沖正弘先生は「冥想」という綴りを用い、その教えを受けた内藤景代さんもこの綴りをされていて、この字の選択はとてもヴェーダンティックな理由(アートマンがブラフマンと一体化するのを目指す、宇宙観のあるメディテーション・スタイル)でしょう。日本の仏教で言うと空海さん。梵我一如のほう。
いま一般的な「瞑想」はこれに「目」が添えられているので、物理的に目を閉じて静かに座すこと。道元さんの、心身統一のほう。
今日はそれぞれの人がどんな意図を持っていたかという話ではなく、ひとりの人がひとつの小説の中で書き分けていたよぉ、という話。
そんなことをするのは、やっぱりこの人
漱石グルジ!
いくつかの出版社の文庫を確認したけど、やっぱり書き分けられてた。
漱石グルジの小説には「めいそう」という単語のほかにもヨーガ的な身体観を示す表現が多いのですが、この書き分けは「こころ」のなかにありました。
「上 先生と私」二十九より
犬と小供が去ったあと、広い若葉の園は再び故もとの静かさに帰った。そうして我々は沈黙に鎖ざされた人のようにしばらく動かずにいた。うるわしい空の色がその時次第に光を失って来た。眼の前にある樹きは大概楓であったが、その枝に滴したたるように吹いた軽い緑の若葉が、段々暗くなって行くように思われた。遠い往来を荷車を引いて行く響きがごろごろと聞こえた。私はそれを村の男が植木か何かを載せて縁日へでも出掛けるものと想像した。先生はその音を聞くと、急に瞑想から呼息を吹き返した人のように立ち上がった。

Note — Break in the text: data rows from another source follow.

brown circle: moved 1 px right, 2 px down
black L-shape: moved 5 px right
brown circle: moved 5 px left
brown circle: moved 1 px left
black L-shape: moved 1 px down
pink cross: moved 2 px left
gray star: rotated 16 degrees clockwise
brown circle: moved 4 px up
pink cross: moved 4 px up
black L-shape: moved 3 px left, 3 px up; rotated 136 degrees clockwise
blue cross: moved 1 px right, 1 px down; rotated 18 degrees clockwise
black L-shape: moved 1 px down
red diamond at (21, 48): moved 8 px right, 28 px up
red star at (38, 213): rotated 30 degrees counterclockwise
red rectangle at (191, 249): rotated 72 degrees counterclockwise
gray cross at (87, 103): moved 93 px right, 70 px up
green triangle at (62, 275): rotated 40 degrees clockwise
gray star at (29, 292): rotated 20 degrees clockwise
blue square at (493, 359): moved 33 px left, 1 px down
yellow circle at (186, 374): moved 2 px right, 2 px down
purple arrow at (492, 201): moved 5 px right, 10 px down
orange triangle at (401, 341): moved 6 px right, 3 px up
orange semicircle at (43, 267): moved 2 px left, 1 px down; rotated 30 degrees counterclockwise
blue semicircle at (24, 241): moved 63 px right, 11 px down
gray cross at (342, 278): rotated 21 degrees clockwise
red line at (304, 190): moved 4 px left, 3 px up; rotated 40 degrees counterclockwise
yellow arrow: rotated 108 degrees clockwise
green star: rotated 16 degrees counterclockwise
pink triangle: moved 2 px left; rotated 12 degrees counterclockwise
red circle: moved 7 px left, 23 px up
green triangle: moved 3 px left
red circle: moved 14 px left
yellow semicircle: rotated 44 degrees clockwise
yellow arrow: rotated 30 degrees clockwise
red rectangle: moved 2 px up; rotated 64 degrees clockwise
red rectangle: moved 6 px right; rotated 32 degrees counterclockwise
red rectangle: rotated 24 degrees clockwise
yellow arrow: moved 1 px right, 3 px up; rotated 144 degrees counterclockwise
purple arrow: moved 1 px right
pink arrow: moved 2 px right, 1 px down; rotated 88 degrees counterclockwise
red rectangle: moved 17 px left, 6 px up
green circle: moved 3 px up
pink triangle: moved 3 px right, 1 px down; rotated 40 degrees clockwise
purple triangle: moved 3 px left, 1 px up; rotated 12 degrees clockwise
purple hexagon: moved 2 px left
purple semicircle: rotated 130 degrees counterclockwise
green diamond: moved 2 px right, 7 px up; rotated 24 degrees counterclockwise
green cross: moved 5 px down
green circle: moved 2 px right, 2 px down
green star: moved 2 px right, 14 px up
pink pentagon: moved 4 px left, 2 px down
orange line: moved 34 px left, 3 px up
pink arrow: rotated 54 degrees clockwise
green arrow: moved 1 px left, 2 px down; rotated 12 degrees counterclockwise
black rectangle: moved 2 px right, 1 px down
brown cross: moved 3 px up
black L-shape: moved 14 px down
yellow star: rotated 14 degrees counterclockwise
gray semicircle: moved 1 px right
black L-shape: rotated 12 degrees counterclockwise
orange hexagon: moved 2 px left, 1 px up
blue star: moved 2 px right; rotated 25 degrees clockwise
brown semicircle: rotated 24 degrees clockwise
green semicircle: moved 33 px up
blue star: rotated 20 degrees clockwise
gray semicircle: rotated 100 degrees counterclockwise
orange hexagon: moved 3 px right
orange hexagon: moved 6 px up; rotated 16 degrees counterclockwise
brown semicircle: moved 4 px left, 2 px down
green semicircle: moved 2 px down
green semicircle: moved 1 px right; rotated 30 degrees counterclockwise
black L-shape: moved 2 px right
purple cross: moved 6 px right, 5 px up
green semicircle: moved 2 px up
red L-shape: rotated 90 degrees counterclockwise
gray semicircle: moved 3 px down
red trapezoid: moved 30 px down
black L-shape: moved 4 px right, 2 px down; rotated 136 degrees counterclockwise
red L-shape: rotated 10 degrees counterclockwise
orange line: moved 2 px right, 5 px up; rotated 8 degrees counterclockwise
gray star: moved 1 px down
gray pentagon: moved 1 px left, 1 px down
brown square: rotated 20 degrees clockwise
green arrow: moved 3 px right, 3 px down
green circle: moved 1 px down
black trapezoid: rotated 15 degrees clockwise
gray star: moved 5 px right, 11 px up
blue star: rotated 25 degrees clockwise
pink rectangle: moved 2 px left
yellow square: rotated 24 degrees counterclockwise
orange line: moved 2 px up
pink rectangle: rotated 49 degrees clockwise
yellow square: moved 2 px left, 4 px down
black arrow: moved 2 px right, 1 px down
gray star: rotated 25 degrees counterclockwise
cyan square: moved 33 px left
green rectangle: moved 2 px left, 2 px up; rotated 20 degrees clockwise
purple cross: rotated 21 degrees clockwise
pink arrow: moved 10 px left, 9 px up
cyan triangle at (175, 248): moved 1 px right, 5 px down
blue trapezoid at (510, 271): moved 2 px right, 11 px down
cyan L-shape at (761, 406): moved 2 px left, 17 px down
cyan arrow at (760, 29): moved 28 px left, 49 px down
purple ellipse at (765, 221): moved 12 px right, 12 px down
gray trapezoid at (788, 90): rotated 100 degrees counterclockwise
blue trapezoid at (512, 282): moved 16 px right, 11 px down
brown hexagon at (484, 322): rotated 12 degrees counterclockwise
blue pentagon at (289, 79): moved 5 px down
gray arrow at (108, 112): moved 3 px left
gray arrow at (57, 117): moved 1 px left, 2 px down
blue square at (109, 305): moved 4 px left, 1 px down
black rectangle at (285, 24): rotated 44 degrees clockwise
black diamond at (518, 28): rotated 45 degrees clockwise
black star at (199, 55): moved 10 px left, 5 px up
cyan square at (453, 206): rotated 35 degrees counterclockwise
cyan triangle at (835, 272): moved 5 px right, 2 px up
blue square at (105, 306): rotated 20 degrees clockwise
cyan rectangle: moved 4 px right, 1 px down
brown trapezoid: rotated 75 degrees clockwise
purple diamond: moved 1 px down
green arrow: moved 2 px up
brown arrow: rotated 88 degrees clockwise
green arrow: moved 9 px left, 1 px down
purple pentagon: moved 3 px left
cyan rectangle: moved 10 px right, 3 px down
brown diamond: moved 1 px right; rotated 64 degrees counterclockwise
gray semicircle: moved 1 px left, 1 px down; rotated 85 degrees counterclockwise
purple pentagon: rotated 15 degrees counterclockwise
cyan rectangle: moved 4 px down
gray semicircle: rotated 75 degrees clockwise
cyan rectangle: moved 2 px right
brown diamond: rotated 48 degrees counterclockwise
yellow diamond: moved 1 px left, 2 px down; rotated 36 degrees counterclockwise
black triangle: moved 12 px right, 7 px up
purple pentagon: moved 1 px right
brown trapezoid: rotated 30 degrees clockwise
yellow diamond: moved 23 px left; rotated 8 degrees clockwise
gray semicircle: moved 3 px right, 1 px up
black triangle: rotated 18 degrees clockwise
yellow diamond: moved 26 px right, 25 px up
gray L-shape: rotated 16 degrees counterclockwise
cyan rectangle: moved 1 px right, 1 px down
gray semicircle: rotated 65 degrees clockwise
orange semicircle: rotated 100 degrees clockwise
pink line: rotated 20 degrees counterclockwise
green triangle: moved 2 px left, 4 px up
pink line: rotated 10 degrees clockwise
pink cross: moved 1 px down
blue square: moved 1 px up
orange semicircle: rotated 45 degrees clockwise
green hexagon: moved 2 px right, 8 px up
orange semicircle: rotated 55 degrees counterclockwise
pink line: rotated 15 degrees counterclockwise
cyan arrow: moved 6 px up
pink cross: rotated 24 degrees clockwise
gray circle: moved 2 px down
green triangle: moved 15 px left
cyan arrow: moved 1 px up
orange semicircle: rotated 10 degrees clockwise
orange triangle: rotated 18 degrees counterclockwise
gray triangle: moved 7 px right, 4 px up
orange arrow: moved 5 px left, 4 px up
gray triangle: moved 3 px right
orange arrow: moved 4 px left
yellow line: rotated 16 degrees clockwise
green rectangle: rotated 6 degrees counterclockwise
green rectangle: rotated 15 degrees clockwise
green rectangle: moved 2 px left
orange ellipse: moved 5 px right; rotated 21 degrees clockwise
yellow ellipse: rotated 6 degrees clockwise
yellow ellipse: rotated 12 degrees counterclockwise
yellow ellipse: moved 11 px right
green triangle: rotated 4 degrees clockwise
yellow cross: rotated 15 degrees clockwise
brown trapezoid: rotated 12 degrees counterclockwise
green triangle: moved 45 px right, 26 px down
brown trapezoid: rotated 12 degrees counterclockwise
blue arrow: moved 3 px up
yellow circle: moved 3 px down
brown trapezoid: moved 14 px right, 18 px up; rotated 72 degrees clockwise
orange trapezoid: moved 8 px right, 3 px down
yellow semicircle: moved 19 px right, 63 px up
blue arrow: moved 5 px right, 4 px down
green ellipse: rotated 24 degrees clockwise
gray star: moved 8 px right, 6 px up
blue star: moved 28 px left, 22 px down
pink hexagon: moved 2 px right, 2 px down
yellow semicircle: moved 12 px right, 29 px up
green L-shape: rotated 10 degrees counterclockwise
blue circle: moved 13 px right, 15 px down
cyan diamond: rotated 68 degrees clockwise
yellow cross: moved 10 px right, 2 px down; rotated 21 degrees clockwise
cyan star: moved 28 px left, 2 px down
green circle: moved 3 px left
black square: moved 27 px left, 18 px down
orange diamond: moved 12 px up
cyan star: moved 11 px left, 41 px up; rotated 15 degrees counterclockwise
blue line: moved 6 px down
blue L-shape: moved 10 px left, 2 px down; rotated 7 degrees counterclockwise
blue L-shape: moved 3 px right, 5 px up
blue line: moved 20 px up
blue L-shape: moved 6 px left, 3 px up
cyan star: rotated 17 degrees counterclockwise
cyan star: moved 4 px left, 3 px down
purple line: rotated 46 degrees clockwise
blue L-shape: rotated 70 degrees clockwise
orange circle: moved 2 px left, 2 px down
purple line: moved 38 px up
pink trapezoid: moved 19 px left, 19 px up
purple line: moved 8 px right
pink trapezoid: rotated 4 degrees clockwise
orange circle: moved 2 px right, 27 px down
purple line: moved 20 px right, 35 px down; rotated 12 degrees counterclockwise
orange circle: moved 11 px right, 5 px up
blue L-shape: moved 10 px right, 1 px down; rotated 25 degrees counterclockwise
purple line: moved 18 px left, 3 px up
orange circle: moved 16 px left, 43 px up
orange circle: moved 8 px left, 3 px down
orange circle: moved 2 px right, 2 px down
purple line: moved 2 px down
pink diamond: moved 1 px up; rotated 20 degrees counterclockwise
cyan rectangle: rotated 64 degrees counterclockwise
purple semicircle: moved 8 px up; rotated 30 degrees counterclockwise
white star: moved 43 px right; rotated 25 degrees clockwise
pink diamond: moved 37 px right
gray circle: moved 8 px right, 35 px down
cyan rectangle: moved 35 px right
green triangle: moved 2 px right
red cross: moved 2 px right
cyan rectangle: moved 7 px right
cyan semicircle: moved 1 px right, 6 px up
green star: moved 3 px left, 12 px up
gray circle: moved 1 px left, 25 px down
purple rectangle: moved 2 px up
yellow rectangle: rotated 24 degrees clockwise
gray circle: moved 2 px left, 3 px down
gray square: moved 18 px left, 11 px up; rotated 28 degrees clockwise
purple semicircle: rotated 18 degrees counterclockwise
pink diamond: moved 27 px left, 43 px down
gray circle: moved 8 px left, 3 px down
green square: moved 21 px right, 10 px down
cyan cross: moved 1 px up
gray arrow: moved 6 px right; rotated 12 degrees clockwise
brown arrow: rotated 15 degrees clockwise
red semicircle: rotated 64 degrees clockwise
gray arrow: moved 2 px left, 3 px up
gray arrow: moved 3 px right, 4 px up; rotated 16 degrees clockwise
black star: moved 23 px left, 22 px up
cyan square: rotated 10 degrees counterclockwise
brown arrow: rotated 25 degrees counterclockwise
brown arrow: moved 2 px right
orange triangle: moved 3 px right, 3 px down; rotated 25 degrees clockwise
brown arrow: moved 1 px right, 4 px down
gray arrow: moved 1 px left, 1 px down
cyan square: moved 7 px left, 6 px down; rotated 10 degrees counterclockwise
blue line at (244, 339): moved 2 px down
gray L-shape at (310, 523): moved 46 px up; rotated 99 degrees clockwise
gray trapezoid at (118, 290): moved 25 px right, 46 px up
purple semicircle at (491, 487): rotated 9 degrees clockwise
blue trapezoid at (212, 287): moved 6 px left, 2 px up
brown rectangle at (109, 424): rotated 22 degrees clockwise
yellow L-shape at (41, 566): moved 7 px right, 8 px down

「もう、そろそろ帰りましょう。大分だいぶ日が永くなったようだが、やっぱりこう安閑としているうちには、いつの間にか暮れて行くんだね」
「沈黙に鎖ざされた人のようにしばらく動かずにいた」瞑想。先生が妙に執着する財産の問題で「悪い人間という一種の人間が世の中にあると君は思っているんですか」という会話の後の場面です。このときの空の変化の描写と、瞑想という表現のかけあわせかたがすごい。
「下 先生と遺書」十六より
「私は相変らず学校へ出席していました。しかし教壇に立つ人の講義が、遠くの方で聞こえるような心持がしました。勉強もその通りでした。眼の中へはいる活字は心の底まで浸しみ渡らないうちに烟のごとく消えて行くのです。私はその上無口になりました。それを二、三の友達が誤解して、冥想に耽ってでもいるかのように、他たの友達に伝えました。私はこの誤解を解こうとはしませんでした。都合の好いい仮面を人が貸してくれたのを、かえって仕合せとして喜びました。それでも時々は気が済まなかったのでしょう、発作的に焦燥(はしゃ)ぎ廻まわって彼らを驚かした事もあります。
先生が自身の過去を語っています。恋の病でうわのそらのひとを「冥想に耽(ふけ)ってでもいるかのよう」だと周囲の人が見る、そういうちょっとおもしろい第三者的な描写の場面で使われています。
「こころ」は二度読むとゾクッとする、占い以上に怖い小説なんですよ。自身がどんな潜在意識を持ち、読みながらそこにどんな潜在印象を上書きして読んだかがあぶりだされるの。心の性癖(vasana)がべろーんと、つまびらかにされる。
日本にこんなすごい文学作品があったなんて! って、ほとんどの人が学生のときに国語の授業で存在は知っていても、やっぱり骨身に沁みて血肉に刺さるのは、人生経験を積んでからなんですね。